Aryaka Networks, the leading provider of WAN as-a-service is on to something big. They’ve signed up hundreds of customers, and are growing rapidly, to the tune 416% in 2013. Critics might argue that it’s easy to accomplish spectacular growth when annual revenues are in the single digits; but then again, according to some estimates, the WAN market is somewhere between $80B to $120B, and the CDN market is between $5B to $7B. It’s possible Aryaka may hit the same growth rate when revenues are in the $100M range.

Aryaka is in a great position to capture market share in the WAN and CDN market, due to their innovative technology stack. Their technology is ages ahead of the WAN Optimization Appliances of Riverbed, Citrix & F5. With Riverbed, you buy hardware, place them in all the branch locations, and the appliance optimizes the content on its way out to the Internet. Once the packet leaves the branch location, Riverbed has zero packet visibility in the middle mile. Aryaka on the other hand, has complete packet visibility in the middle mile; plus it can manipulate the routes the packets take in the middle mile; that’s the kind of control you get with CDN infrastructure and peering.

B2B CDN Running Over VPN

Aryaka offers WAN Optimization as-a-service, Application Delivery as-a-service, Network as-a-service, and Cloud Network as-a-service. All the services basically do the same thing, which is deliver content between branch locations for each customer, over a private network running IPsec/VPN, that works well across long distances; and provides Internet access to branch locations, that need access to cloud applications like Salesforce.

Aryaka is a B2B CDN not a B2C CDN. The B2B CDN is responsible for content uploads and downloads. The platform for content uploads is just as complex as developing the CDN platform. Aryaka created its own content upload exchange platform from scratch, that runs on some flavor of multipath TCP, as opposed to UDP.

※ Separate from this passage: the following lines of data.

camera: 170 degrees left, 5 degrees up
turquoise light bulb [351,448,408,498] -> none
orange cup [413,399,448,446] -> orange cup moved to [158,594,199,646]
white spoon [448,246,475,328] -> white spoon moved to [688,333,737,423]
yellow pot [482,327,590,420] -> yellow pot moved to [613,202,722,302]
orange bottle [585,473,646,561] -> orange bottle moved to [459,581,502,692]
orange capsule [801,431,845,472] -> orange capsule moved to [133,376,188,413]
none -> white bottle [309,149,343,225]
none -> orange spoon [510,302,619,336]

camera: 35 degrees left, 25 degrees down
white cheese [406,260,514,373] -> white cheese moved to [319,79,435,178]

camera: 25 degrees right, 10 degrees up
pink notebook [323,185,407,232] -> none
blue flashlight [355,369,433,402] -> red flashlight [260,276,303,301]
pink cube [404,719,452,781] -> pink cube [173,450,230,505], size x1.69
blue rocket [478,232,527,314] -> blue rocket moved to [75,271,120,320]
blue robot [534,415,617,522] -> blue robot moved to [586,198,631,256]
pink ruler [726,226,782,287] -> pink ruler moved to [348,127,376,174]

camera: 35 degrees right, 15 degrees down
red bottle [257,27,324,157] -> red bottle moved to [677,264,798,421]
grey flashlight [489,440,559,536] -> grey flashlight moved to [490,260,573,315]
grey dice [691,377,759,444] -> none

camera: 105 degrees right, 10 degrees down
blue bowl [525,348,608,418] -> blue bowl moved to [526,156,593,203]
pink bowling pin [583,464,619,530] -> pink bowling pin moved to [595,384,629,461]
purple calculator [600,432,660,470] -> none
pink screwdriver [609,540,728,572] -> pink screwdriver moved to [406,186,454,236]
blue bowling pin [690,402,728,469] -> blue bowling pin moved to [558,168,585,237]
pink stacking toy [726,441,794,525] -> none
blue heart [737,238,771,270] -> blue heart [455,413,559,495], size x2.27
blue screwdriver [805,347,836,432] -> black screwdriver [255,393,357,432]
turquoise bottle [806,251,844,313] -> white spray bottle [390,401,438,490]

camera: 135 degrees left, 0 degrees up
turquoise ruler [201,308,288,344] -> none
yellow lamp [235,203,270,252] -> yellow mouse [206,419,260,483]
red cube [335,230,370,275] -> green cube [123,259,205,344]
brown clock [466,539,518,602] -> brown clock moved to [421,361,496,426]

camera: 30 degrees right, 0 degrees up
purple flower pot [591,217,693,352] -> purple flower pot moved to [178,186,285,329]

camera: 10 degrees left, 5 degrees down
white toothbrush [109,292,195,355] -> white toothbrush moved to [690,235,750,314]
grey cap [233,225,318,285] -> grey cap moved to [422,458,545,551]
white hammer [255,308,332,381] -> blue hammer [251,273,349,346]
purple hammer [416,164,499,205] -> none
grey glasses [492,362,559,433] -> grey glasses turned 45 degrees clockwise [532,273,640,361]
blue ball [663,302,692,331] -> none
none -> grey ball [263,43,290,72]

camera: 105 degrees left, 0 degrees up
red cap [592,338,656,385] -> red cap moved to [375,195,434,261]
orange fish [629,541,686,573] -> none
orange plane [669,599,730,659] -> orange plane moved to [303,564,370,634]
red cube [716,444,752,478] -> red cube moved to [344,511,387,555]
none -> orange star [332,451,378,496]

Aryaka is similar to the Signiant B2B content exchange platform, with the exception that Signiant is a non-VPN based solution, addressed strictly to the file exchange of uncompressed video files. Signiant sits in front of the firewall, and Aryaka behind it. This leads to the question? Is Aryaka going to expand horizontally into B2B video file transfer business, giving Signiant and Aframe a run for their money? Nah, I don’t think so, but it would be cool.